Der Reuters Institute Digital News Report 2026 zeichnet ein düsteres Bild: Das Vertrauen in Nachrichten ist weltweit auf 37 Prozent gefallen. Erstmals haben soziale Medien (54 Prozent) das Fernsehen (52 Prozent) und Nachrichtenwebsites (51 Prozent) als primäre Nachrichtenquelle überholt. Wöchentlich nutzen zehn Prozent der Menschen KI-Chatbots für Nachrichten – ein Anstieg von sieben Prozent im Vorjahr. Doch nur 20 Prozent vertrauen KI-generierten Nachrichten.

Die Dimension des Problems wurde auf der GlobalFact-Konferenz in Vilnius deutlich: Faktenchecker berichteten von massiven finanziellen Schäden durch Online-Betrug. Die Betrugsgruppe Milton Group verursachte europaweit Schäden von 178 Millionen Euro. In Indien stießen drei von fünf Erwachsenen 2024 auf einen Betrugsversuch, die Gesamtschäden beliefen sich auf umgerechnet rund 43 Milliarden Euro.

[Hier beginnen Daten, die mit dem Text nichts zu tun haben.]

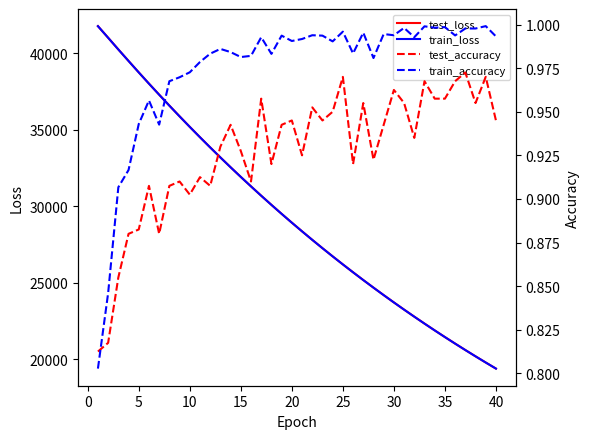

What is the minimum value for test_loss?

19401.5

Authentizität als neues Geschäftsfeld

Softwarefirmen reagieren mit Integritätsfiltern. Am 23. Juni 2026 übernahm die App-Firma Superhuman die KI-Erkennungsplattform GPTZero. Superhuman will die Technologie in sein Ökosystem einbauen, um seinen 40 Millionen täglichen Nutzern zu helfen, KI-generierte Inhalte und Halluzinationen zu erkennen.

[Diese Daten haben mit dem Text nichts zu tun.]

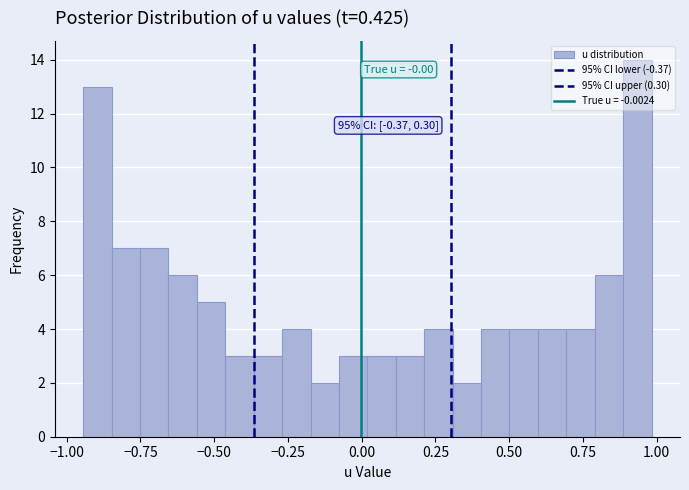

Read against the x-axis, roughly where is the centre of the tallest bar?

0.95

Doch Analysen von Oxford und Stanford zeigen Grenzen der Automatisierung. Zwar bevorzugten 74 Prozent von 53 Lesern KI-geschriebene Datengeschichten wegen ihrer überprüfbaren Behauptungen. Aber die Forscher betonen: KI kann nur etwa die Hälfte des redaktionellen Blickwinkels eines menschlichen Journalisten abbilden. Die andere Hälfte – eigene Recherche, Interviews und Quellenarbeit – bleibt außerhalb ihrer Reichweite.